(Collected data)
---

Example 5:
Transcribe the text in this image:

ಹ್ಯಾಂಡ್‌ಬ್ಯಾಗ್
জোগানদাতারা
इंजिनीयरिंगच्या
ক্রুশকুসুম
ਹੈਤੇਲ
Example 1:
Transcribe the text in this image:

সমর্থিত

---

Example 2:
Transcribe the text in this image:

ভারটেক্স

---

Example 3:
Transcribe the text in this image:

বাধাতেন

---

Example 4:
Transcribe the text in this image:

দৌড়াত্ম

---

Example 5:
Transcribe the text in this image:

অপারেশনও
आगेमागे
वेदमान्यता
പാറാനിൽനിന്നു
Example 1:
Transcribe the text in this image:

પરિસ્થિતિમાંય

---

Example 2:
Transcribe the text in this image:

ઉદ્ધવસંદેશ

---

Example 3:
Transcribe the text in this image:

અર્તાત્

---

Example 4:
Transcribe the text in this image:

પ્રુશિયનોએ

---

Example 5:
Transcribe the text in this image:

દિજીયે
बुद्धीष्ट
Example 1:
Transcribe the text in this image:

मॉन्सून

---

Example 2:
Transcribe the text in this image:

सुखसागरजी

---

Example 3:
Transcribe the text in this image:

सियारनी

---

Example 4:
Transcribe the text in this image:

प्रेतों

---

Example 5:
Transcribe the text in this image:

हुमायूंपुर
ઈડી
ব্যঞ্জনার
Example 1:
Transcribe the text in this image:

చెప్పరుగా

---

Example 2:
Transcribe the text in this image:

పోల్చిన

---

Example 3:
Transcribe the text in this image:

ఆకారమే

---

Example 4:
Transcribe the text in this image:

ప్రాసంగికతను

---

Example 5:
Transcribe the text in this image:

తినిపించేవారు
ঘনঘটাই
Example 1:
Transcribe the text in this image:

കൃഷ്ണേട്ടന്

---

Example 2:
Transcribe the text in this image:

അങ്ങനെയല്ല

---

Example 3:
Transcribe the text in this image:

What to do:
Each entry must be retyped exactly as it was written above.

Exercise response:
---

Example 5:
Transcribe the text in this image:

ಹ್ಯಾಂಡ್‌ಬ್ಯಾಗ್
জোগানদাতারা
इंजिनीयरिंगच्या
ক্রুশকুসুম
ਹੈਤੇਲ
Example 1:
Transcribe the text in this image:

সমর্থিত

---

Example 2:
Transcribe the text in this image:

ভারটেক্স

---

Example 3:
Transcribe the text in this image:

বাধাতেন

---

Example 4:
Transcribe the text in this image:

দৌড়াত্ম

---

Example 5:
Transcribe the text in this image:

অপারেশনও
आगेमागे
वेदमान्यता
പാറാനിൽനിന്നു
Example 1:
Transcribe the text in this image:

પરિસ્થિતિમાંય

---

Example 2:
Transcribe the text in this image:

ઉદ્ધવસંદેશ

---

Example 3:
Transcribe the text in this image:

અર્તાત્

---

Example 4:
Transcribe the text in this image:

પ્રુશિયનોએ

---

Example 5:
Transcribe the text in this image:

દિજીયે
बुद्धीष्ट
Example 1:
Transcribe the text in this image:

मॉन्सून

---

Example 2:
Transcribe the text in this image:

सुखसागरजी

---

Example 3:
Transcribe the text in this image:

सियारनी

---

Example 4:
Transcribe the text in this image:

प्रेतों

---

Example 5:
Transcribe the text in this image:

हुमायूंपुर
ઈડી
ব্যঞ্জনার
Example 1:
Transcribe the text in this image:

చెప్పరుగా

---

Example 2:
Transcribe the text in this image:

పోల్చిన

---

Example 3:
Transcribe the text in this image:

ఆకారమే

---

Example 4:
Transcribe the text in this image:

ప్రాసంగికతను

---

Example 5:
Transcribe the text in this image:

తినిపించేవారు
ঘনঘটাই
Example 1:
Transcribe the text in this image:

കൃഷ്ണേട്ടന്

---

Example 2:
Transcribe the text in this image:

അങ്ങനെയല്ല

---

Example 3:
Transcribe the text in this image:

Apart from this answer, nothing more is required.